WHAT YOU WILL DO >> Hunt for the word "along" across the entries below, copying each line that holds it.

===== MATERIAL FOR THIS EXERCISE =====

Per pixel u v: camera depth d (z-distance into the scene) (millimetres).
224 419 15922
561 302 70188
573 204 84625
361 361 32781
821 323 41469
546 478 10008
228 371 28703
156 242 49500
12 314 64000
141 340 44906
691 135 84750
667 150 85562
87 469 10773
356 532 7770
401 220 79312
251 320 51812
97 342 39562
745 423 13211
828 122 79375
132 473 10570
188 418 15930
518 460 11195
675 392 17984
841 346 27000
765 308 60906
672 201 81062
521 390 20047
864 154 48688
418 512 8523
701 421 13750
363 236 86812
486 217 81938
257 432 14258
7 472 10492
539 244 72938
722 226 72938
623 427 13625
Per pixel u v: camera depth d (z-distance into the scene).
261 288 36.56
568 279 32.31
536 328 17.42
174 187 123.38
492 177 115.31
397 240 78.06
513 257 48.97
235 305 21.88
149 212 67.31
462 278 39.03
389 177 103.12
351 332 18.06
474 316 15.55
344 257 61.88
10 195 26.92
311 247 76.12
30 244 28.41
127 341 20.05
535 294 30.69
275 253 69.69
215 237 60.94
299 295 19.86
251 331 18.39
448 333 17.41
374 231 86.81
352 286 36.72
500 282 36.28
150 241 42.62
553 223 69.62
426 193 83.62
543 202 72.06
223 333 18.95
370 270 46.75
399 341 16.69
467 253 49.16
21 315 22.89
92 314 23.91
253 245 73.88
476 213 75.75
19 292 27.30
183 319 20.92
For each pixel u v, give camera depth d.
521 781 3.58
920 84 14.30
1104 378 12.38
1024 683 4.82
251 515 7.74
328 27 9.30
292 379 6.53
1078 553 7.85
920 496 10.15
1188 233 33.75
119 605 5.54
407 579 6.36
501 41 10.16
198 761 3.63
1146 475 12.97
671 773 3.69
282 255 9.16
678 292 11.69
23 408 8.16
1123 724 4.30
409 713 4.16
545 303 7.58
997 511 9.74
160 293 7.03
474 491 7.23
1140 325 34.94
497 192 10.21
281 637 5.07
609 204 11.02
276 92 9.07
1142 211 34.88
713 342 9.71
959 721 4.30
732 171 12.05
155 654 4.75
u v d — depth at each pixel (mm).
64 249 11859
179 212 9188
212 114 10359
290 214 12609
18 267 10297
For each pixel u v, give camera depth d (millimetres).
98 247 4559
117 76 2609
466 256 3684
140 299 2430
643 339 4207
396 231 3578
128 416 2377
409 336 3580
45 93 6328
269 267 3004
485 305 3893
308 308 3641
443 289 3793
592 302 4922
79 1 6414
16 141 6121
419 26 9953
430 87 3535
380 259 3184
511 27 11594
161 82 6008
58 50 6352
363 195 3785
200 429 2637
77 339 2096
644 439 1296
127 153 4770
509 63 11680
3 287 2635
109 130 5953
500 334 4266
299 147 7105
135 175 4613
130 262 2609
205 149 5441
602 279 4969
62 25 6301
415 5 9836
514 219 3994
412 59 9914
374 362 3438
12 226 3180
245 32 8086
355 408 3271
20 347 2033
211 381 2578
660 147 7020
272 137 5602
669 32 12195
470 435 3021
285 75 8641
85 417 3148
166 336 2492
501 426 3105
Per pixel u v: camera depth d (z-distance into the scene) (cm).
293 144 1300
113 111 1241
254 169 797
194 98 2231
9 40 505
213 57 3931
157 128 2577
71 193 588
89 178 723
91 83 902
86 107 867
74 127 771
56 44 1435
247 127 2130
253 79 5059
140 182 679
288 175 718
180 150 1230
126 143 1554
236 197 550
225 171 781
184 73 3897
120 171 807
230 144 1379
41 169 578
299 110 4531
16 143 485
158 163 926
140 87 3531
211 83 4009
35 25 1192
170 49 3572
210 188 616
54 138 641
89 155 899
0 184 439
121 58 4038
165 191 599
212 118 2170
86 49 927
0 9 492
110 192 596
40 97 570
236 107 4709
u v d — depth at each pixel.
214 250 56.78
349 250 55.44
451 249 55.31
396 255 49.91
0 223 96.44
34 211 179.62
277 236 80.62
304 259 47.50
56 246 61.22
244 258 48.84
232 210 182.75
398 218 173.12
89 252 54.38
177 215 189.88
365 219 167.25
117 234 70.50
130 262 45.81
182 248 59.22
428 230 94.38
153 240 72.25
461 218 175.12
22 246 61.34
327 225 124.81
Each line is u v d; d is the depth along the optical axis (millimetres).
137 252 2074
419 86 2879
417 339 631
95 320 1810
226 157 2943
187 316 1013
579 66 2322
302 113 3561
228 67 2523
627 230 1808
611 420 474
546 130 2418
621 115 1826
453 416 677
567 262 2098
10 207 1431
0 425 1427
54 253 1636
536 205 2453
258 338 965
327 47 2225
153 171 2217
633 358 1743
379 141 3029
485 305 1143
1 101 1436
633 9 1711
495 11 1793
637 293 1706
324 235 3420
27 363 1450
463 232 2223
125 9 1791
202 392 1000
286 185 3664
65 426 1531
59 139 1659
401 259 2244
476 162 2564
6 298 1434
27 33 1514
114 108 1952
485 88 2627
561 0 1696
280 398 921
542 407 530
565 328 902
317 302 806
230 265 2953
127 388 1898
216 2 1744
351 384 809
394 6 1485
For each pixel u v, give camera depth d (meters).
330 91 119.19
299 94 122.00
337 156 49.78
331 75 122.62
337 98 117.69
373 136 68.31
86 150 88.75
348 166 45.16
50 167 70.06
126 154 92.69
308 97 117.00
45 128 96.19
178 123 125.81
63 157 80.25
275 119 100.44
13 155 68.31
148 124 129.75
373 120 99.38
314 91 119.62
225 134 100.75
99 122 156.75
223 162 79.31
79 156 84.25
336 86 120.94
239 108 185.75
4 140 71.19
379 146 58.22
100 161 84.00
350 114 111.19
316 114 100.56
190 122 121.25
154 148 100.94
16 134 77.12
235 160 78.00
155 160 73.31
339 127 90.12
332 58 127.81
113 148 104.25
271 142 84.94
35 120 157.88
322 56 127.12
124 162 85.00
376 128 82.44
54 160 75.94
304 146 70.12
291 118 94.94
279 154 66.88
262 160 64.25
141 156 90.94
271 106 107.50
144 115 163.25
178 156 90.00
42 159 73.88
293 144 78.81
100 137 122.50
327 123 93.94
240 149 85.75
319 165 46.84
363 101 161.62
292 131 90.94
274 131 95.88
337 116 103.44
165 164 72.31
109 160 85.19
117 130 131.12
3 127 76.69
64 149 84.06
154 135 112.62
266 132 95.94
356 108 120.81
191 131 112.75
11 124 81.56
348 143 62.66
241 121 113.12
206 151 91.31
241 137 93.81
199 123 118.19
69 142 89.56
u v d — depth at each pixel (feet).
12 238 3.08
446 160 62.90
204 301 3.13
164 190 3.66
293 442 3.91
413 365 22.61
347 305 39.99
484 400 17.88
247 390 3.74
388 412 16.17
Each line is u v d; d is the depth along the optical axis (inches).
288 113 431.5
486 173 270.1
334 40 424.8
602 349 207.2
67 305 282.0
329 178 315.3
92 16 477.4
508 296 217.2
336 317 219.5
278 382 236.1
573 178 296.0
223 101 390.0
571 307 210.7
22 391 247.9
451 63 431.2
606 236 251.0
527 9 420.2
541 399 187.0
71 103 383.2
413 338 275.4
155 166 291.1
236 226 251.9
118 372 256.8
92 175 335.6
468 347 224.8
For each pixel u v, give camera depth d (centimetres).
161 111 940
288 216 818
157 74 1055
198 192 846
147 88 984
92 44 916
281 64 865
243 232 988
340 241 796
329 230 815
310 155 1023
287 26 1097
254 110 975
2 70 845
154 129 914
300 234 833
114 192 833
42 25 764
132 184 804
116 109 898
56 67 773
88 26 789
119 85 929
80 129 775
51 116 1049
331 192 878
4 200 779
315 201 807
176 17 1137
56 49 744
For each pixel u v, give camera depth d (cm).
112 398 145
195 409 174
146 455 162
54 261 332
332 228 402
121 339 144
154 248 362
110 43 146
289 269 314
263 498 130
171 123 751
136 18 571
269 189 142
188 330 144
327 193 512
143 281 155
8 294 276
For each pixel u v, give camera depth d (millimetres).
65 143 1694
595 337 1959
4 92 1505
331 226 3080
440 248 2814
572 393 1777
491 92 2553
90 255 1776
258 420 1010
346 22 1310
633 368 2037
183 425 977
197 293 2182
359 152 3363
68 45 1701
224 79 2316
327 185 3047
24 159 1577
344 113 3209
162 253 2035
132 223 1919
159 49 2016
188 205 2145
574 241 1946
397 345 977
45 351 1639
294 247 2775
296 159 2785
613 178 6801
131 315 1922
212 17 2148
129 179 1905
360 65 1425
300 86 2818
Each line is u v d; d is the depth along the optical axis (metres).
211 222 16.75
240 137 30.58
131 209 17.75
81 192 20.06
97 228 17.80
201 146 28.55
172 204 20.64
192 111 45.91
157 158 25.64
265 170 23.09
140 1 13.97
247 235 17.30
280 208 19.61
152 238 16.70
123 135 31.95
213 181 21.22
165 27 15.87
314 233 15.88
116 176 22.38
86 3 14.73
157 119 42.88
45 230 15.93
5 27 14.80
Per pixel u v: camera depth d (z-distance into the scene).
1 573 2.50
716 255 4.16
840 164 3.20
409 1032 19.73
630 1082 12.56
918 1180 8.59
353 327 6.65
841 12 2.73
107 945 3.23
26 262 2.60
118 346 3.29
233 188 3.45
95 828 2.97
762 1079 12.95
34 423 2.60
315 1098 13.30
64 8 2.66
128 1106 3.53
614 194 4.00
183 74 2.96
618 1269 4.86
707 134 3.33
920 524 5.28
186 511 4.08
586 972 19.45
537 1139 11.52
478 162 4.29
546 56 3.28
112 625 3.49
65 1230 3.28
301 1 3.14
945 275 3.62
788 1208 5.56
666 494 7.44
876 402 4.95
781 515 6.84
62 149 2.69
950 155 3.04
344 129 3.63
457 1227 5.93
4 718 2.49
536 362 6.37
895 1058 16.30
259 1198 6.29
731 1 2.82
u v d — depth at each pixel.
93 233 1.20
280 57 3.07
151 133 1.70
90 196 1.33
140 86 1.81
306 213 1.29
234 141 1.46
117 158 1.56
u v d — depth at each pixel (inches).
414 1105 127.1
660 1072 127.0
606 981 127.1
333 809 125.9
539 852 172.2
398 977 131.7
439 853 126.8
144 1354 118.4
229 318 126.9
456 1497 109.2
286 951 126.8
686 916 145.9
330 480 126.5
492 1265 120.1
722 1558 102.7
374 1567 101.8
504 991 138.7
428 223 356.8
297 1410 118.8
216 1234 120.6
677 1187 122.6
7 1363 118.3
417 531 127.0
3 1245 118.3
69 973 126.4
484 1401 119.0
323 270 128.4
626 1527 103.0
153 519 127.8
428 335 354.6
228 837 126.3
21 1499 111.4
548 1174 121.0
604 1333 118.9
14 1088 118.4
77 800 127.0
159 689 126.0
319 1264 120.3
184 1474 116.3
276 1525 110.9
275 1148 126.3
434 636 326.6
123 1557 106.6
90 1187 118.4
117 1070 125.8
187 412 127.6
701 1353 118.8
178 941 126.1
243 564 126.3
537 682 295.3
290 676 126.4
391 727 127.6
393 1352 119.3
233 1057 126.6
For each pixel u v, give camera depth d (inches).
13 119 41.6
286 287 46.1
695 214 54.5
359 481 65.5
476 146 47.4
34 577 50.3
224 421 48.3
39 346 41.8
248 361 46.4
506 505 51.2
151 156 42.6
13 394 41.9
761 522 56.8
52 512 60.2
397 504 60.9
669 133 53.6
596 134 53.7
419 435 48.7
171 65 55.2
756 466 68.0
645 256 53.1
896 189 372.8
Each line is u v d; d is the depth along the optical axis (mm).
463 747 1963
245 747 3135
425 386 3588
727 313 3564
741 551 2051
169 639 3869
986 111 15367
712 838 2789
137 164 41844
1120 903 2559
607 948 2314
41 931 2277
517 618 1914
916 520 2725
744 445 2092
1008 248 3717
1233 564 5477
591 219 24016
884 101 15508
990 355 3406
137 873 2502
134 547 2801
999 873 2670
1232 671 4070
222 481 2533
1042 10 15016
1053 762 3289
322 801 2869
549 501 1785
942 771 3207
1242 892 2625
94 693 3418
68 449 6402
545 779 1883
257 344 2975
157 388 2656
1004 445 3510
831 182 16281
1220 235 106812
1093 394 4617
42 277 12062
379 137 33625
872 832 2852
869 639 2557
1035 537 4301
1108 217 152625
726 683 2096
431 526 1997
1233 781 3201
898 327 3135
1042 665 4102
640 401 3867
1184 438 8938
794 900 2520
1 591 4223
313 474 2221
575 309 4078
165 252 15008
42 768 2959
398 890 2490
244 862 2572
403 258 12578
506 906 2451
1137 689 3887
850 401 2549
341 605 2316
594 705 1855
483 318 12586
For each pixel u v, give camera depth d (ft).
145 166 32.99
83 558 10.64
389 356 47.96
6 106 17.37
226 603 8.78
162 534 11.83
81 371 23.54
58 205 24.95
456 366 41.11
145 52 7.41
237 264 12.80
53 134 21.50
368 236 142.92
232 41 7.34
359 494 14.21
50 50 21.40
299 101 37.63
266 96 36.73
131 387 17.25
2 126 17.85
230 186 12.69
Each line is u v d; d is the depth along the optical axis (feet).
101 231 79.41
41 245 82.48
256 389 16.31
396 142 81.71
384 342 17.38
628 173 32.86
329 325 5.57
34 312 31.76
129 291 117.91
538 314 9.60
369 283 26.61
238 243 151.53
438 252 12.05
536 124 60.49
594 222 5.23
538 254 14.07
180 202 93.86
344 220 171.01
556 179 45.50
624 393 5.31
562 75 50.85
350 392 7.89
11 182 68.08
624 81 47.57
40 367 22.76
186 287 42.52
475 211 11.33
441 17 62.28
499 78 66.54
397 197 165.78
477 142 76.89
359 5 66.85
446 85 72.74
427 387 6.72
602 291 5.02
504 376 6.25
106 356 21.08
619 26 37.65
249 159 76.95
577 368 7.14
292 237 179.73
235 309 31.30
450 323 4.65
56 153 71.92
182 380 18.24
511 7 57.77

=====

WRITTEN ANSWER >>
Each line is u v d; d is the depth along the optical axis (millimetres).
Each line is u v d; d is the depth along the optical axis (inches).
Each line is u v d; d is the depth along the optical axis (metres).
Each line is u v d; d is the depth along the optical axis (mm).
Each line is u v d; d is the depth along the optical axis (feet).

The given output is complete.